A crença de que as pessoas nascem para ser destras ou canhotas é comum, mas ao contrário do que muitos pensam, a preferência manual pode ser influenciada pelo uso. Em um estudo desenvolvido na Escola de Educação Física e Esporte da USP, o professor Luis Teixeira e a colaboradora Juliana Garcia investigaram a lateralidade em crianças.
Em 2014, foi publicado um primeiro trabalho desenvolvido com bebês. Nele, os pesquisadores observaram que, a partir dos cinco meses, se um objeto fosse colocado do lado direito, o bebê o alcançava com seu braço direito. Se o mesmo fosse feito para o lado esquerdo, o braço utilizado era o esquerdo. Ou seja, não havia uma preferência manual definida e era possível induzir o uso de uma das mãos. Sabendo que era possível enviesar o ambiente, a próxima ideia foi descobrir se a preferência manual poderia ou não ser alterada.
Tarefas de alcançar, agarrar e encaixar foram testadas com seis crianças, de 4 e 5 anos. Todas eram destras, baseadas na mão utilizada para pintura. Primeiro foi feita uma tarefa probatória, de teste da manualidade, que é bastante utilizada. Nela, alvos são colocados em diferentes pontos do espaço, desde a extrema direita até a extrema esquerda, e o uso das mãos é avaliado. Segundo Luis, até a região mediana e uma posição depois, o uso da mão direita era mais frequente. Depois, a mão não preferida começou a ser utilizada, em função da proximidade até o alvo. A prática, então, começou de fato.
“Testamos a ideia em crianças, usando a estratégia de induzir a preferência manual, tentando criar um ambiente com validade ecológica. Fizemos a avaliação com cartas. Elas ficavam encaixadas em suportes, de forma que a estratégia era colocá-las em diferentes pontos do espaço e a criança era livre para escolher a mão que queria para pegar a carta e colocar em um orifício. Precisava alcançar, agarrar e fazer o encaixe. Elas foram expostas durante cinco sessões de 20 minutos. Nesse tempo, a colaboradora propunha várias tarefas em que a criança tinha uma mesa em formato semicircular e todo o equipamento era colocado no lado esquerdo. Então, o ambiente foi enviesado para a esquerda, mas nada foi dito”, contou Luis.
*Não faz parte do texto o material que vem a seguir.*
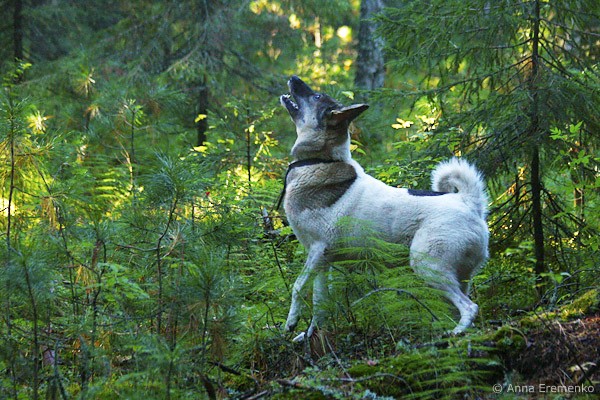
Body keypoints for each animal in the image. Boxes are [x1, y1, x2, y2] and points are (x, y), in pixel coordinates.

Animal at [279, 76, 489, 340]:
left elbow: (297, 287)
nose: (293, 78)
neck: (321, 160)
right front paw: (310, 335)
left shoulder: (317, 250)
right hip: (455, 274)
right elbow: (320, 304)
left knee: (470, 306)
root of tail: (469, 202)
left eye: (316, 96)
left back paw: (457, 331)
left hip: (428, 265)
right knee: (461, 303)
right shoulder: (323, 262)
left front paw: (290, 322)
Foram feitas avaliações antes da prática, imediatamente depois e duas semanas depois. Foi observada uma mudança da preferência manual, não apenas em uma tarefa específica, mas em outras que envolviam movimentos parecidos de alcance e apreensão. A explicação dos pesquisadores é baseada na similaridade das tarefas motoras.
“A preferência manual muda para a tarefa que foi praticada e muda para outras semelhantes, relacionadas as que elas fizeram. É uma mudança que tem certa generalidade. Mostramos que a lateralidade é algo maleável, se você pratica melhora, chegando a desempenhar melhor do que com a mão preferida”, refletiu o professor.
O resultado, porém, não se estendeu a outras duas tarefas. As crianças precisaram contornar o desenho de uma estrela e rosquear a tampa em um pote, mas continuaram escolhendo a mão preferida. A situação, no entanto, não invalida o estudo e mostra que, por ser um componente maleável, a preferência manual pode ser moldada através da prática. Se uma pessoa começa a usar a mão esquerda para algo, desenvolverá confiança para utilizá-la em outras tarefas, e a partir daí poderá desenvolver preferências específicas.
“Não excluímos algumas vantagens genéticas. Existe uma série de estudos que investigam o desempenho motor da mão direita ou esquerda, mas o histórico de uso é capaz de superar uma vantagem inata em algumas tarefas”, finalizou Luis Teixeira.